Un environnement monétaire plus favorable
Bank Al-Maghrib a assoupli sa politique monétaire en 2024 et 2025, procédant à plusieurs baisses de son taux directeur. Cette orientation plus accommodante a facilité l’accès au crédit pour les entreprises et les ménages, soutenu l’investissement et amélioré les conditions de refinancement des établissements bancaires.
Des performances financières solides et structurelles
Les résultats des banques cotées témoignent de cette robustesse retrouvée. Le produit net bancaire et le résultat net affichent des hausses significatives.
Cette amélioration de la rentabilité s’explique par plusieurs facteurs structurels :
- La prépondérance des ressources à vue, qui allège le coût de financement.
- Le rôle croissant des activités de marché dans la formation du revenu.
- L’accélération de la digitalisation, permettant de maîtriser les charges opérationnelles.
- Une nette amélioration de la qualité des actifs, réduisant le coût du risque.
En résumé, ces éléments traduisent l’émergence d’un modèle bancaire moins dépendant des marges traditionnelles, plus diversifié et plus efficient.
Un nouveau cercle vertueux de rentabilité
La dynamique enclenchée dessine un cercle vertueux. La croissance de l’investissement public et privé alimente la demande de crédit. Le crédit, en se portant vers des projets d’équipement, renforce la qualité des actifs bancaires et leurs résultats. Des banques plus rentables et robustes sont alors en mesure de financer la phase suivante de développement économique du pays.
Les prévisions indiquent un retour sur capitaux propres (ROE) dépassant le seuil symbolique de 13% pour les années 2026-2027. Pourtant, la valorisation boursière du secteur ne reflète pas encore pleinement cette performance améliorée, laissant entrevoir un potentiel d’appréciation significatif.

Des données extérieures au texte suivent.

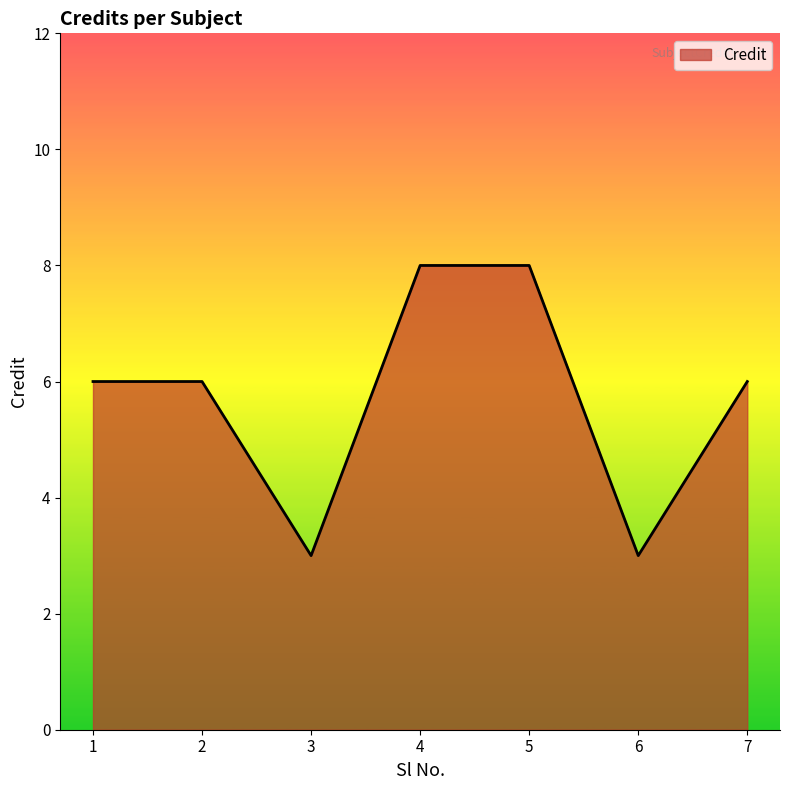

How many distinct data groups are displayed?

1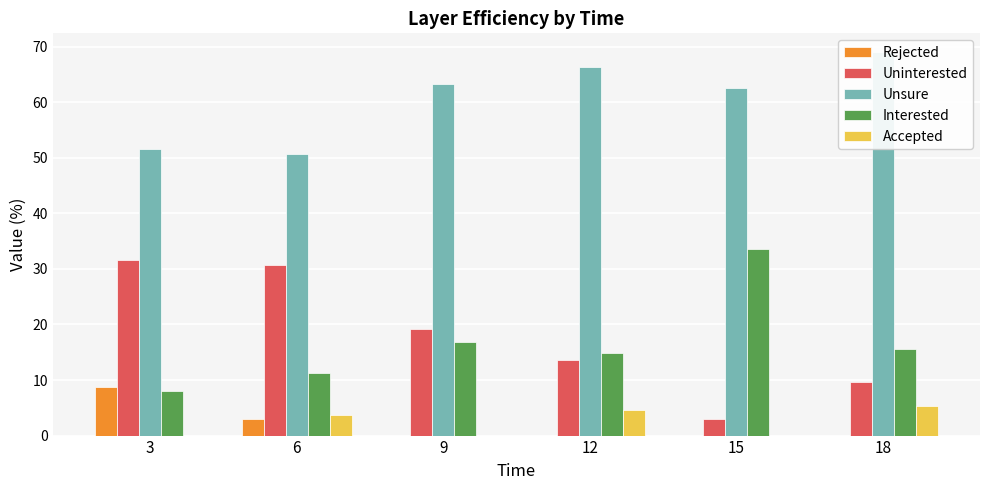

What is the value of the Rejected bar at the 2nd from the left?

3.0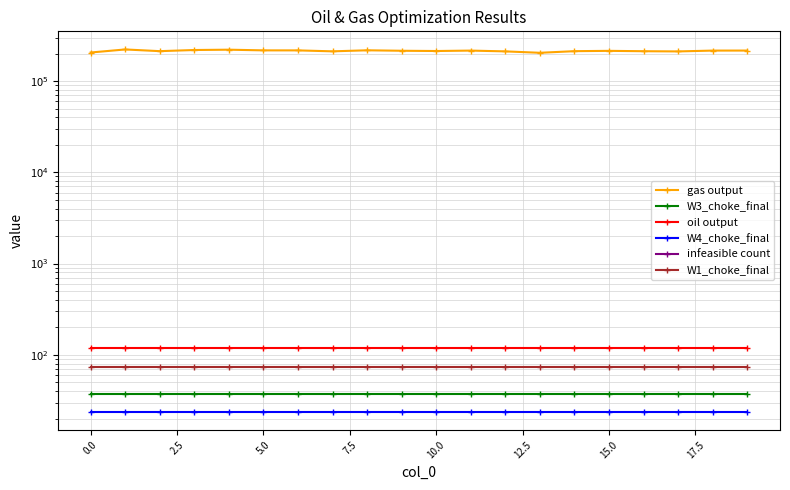

True or false: gas output has more than 2 points higher than both neighbors.

True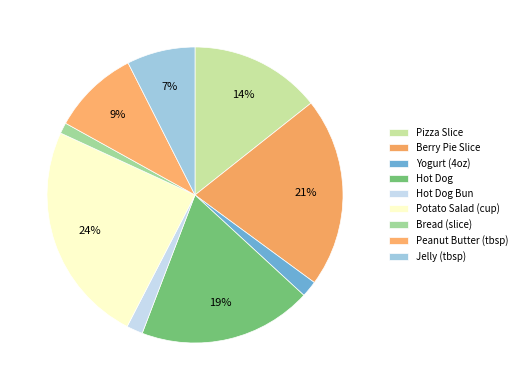

True or false: Hot Dog Bun accounts for 2% of the total.

True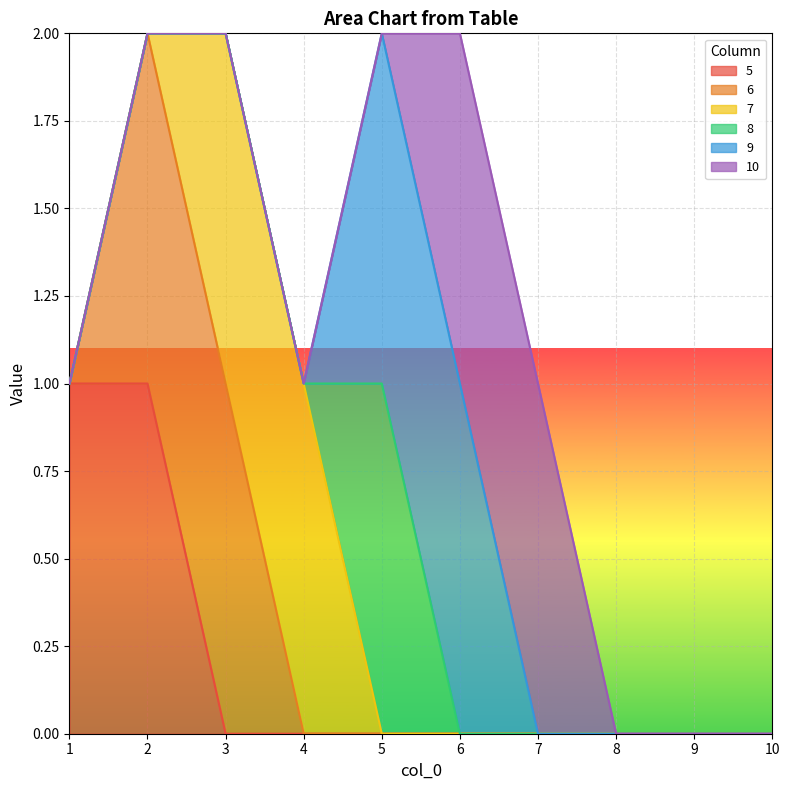

How many data points does each series have?

10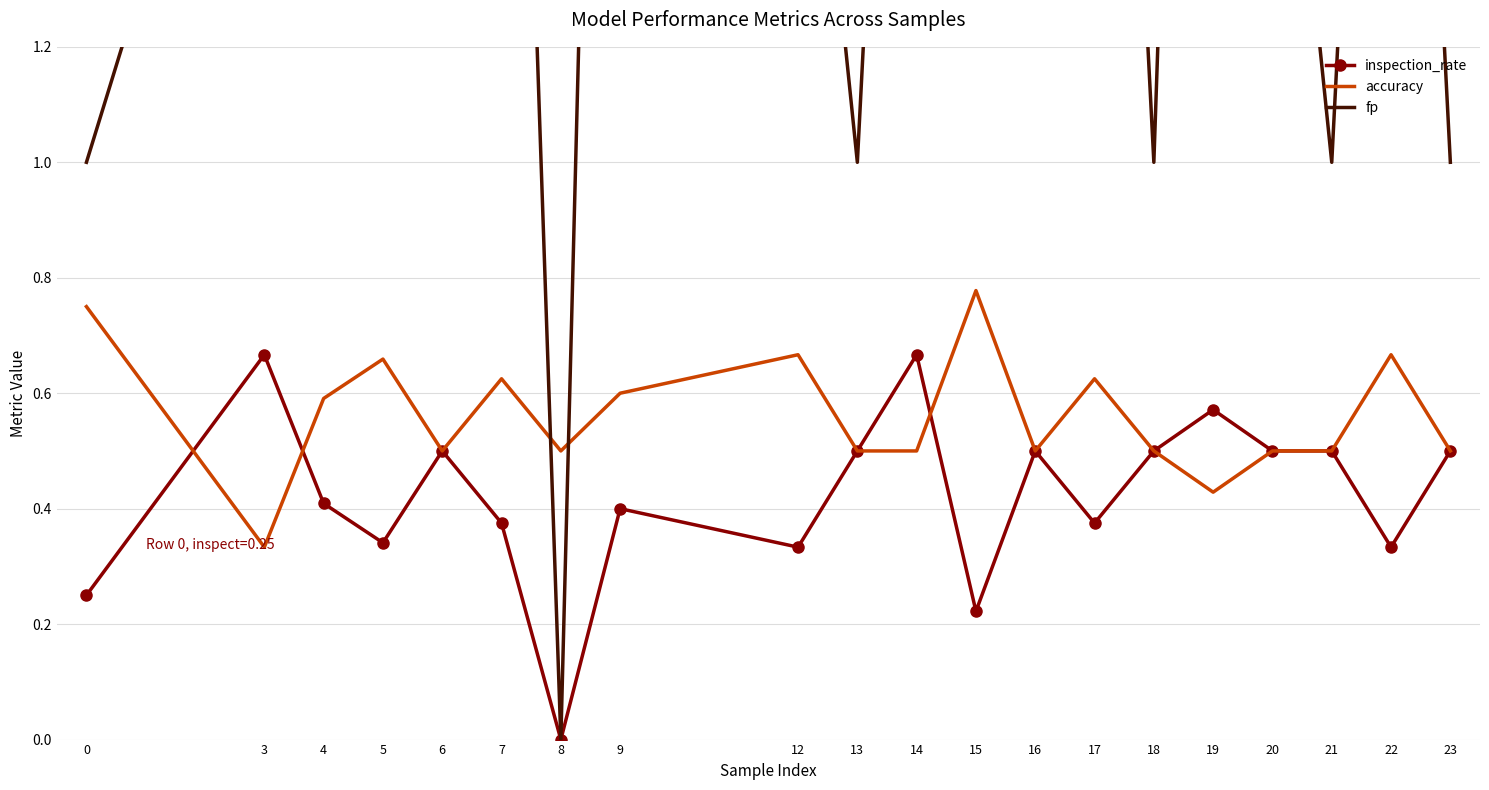

Reading right to left, list all the values displayed in this chart.

inspection_rate: 0.5	0.3	0.5	0.5	0.6	0.5	0.4	0.5	0.2	0.7	0.5	0.3	0.4	0.0	0.4	0.5	0.3	0.4	0.7	0.2
accuracy: 0.5	0.7	0.5	0.5	0.4	0.5	0.6	0.5	0.8	0.5	0.5	0.7	0.6	0.5	0.6	0.5	0.7	0.6	0.3	0.8
fp: 1.0	3.0	1.0	2.0	4.0	1.0	3.0	2.0	2.0	3.0	1.0	2.0	4.0	0.0	3.0	3.0	15.0	5.0	2.0	1.0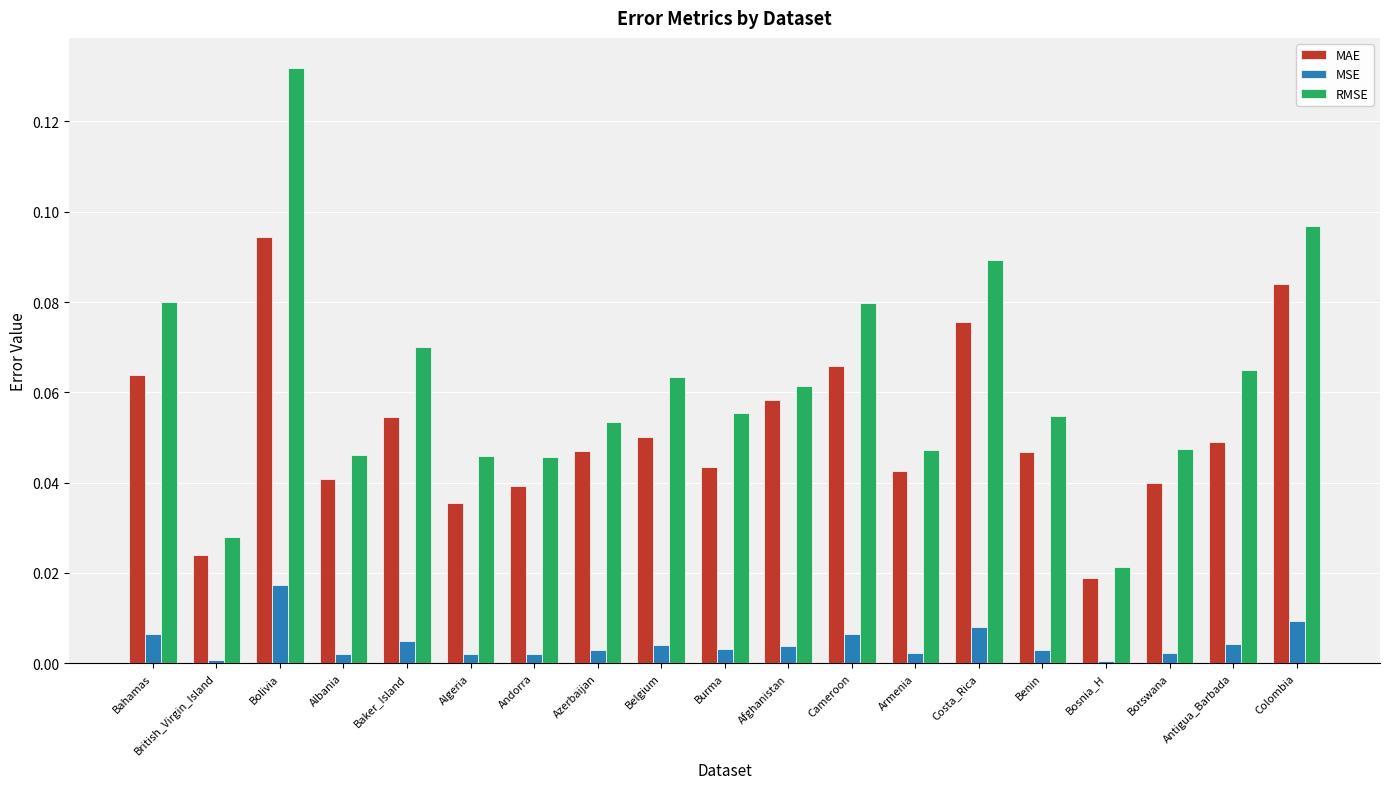

What are all the series names shown in the legend?

MAE, MSE, RMSE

À retenir : Le secteur bancaire marocain opère un virage stratégique vers le financement de l’investissement. Ce nouveau modèle, soutenu par un plan public massif et une digitalisation accrue, génère un cercle vertueux de rentabilité durable et renforce son rôle de pilier du développement national.
Un acteur clé du développement national
Pour conclure, l’enjeu dépasse les simples indicateurs financiers. Le système bancaire marocain évolue d’un rôle d’intermédiaire à celui d’acteur stratégique du développement. En se positionnant au cœur du financement de l’économie réelle et en améliorant structurellement sa rentabilité, il consolide sa place essentielle dans la trajectoire de croissance du Maroc.